Steedman’s ‘critique’ of the isoquant

Ian Steedman from Manchester Metropolitan University was in Graz this week. Yesterday he gave a paper in our research seminar. I couldn’t find the paper he presented online, but he published a shorter version of it here.

Prof. Steedman is a well-known figure in Sraffian economics, a school of economic thought initiated by Piero Sraffa’s 1960 book on production theory. (Sraffians are also known as Neo-Ricardians for reasons that need not concern us here.) The primary research agenda of Sraffians is to show that the simple neoclassical models which dominate modern textbooks are fundamentally flawed. Steedman’s presentation is a fairly typical specimen of that research program. I have long been looking for an excuse to write about Sraffians. Here it is.

The paper deals with the capital-labor isoquant in the consumer good sector in the context of simple multi-sector production models. Steedman shows that “simple models of production […] can give rise to ‘capital-labor isoquants’ in the consumer good sector that are utterly unlike those so often presented in the textbooks […].” They can slope up, bend backwards, run in circles, or else behave in almost any imaginable way. He concludes: “There really is no excuse for blithely assuming that [the isoquant is downward sloping and convex to the origin].”

What should we make of such an argument?

First, the negative slope of isoquants in neoclassical models is not an assumption, it’s a result. Take any production function F(K,L) that monotonically increases in K and L. Holding output constant K falls as you increase L and vice versa. There is no logical flaw in this theorem.

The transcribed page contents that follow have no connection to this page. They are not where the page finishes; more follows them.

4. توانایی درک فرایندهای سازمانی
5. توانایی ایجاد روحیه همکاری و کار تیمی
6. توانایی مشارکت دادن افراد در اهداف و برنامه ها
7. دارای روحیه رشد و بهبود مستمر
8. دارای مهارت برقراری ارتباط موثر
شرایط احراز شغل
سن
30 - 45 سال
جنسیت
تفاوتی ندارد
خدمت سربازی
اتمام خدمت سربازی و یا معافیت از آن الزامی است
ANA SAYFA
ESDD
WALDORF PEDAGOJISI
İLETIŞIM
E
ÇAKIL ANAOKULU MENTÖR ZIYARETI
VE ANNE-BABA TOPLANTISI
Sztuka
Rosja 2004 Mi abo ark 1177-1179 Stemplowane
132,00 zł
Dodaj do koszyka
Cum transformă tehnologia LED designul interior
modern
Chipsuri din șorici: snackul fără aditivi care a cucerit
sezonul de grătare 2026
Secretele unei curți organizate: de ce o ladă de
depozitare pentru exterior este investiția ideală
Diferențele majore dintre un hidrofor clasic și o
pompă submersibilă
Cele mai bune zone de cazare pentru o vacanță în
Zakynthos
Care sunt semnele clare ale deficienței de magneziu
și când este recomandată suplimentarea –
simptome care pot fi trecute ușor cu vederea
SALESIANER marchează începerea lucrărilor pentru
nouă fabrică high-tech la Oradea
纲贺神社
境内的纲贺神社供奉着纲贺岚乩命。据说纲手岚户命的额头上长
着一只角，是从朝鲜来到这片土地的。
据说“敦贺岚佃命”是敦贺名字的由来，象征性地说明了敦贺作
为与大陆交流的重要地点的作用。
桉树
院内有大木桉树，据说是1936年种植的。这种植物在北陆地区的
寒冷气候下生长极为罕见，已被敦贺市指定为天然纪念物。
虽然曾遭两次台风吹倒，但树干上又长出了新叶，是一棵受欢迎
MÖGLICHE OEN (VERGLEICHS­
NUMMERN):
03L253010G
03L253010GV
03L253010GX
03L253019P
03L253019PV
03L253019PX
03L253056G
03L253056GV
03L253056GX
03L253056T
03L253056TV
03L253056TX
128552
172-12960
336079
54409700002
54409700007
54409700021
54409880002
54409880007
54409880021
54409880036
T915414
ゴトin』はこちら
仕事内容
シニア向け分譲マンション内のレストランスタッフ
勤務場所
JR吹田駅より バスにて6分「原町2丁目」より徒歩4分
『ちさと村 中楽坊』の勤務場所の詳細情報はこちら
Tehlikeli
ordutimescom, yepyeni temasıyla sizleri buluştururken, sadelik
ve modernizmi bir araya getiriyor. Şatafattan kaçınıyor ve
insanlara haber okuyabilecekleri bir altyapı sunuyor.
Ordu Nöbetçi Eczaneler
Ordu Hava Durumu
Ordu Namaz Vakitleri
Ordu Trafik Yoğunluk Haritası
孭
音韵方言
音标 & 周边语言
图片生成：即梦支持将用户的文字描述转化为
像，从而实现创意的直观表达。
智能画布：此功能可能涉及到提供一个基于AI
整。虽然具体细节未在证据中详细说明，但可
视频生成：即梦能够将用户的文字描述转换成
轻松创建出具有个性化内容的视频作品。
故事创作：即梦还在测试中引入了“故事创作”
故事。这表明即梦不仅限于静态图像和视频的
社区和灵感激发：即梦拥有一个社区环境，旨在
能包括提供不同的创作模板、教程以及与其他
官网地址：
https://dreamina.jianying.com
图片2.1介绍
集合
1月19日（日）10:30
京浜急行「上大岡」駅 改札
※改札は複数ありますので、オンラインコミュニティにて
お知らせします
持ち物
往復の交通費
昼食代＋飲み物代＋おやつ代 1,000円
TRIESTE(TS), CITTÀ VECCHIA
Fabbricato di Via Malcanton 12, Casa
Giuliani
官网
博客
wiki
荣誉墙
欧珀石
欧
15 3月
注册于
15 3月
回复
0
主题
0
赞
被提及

Neither is there a flaw in another theorem: If F(K,L) is concave in K and L, the isoquant is convex to the origin.

Why, then, does Steedman get those weird-looking isoquants? The answer is pretty simple: What he calls isoquants has nothing to do with the homonymous curves in our beloved textbooks. They are quite different beasts.

A textbook isoquant is a purely technical relationship between physical inputs. It shows how producers can trade off one physical input against another. It’s a technical constraint in the firm’s cost minimization problem. A Steedman ‘isoquant’ is a relationship between the market value of capital goods (what Steedman calls K) and the quantity of labor (what he calls β) employed in a given sector. It shows how K varies with β as the relative cost of those inputs change. It’s an outcome of the firm’s cost minimization problem.

The strategy followed by Steedman’s paper is, as I said in the beginning, typical of the general strategy of Sraffian economics: Write down a model that is completely different from textbook models. Introduce a variable whose label is known from textbooks (‘capital’, ‘isoquant’, etc.). Show that the variable does not behave in your model as it does in the textbook model. Claim that this proves the textbook model is utterly wrong.

Imagine a schoolboy who calculates 1+2=3. Then Prof. Steedman comes along saying: “My dear boy, your 1 is really a 2, and 2+2=4!” At first, the schoolboy will be confused. Maybe he will stop adding 1+2 for a while. But eventually he will ignore Prof. Steedman’s lecture, realizing that there is no point arguing whether a 1 is really a 2 or not.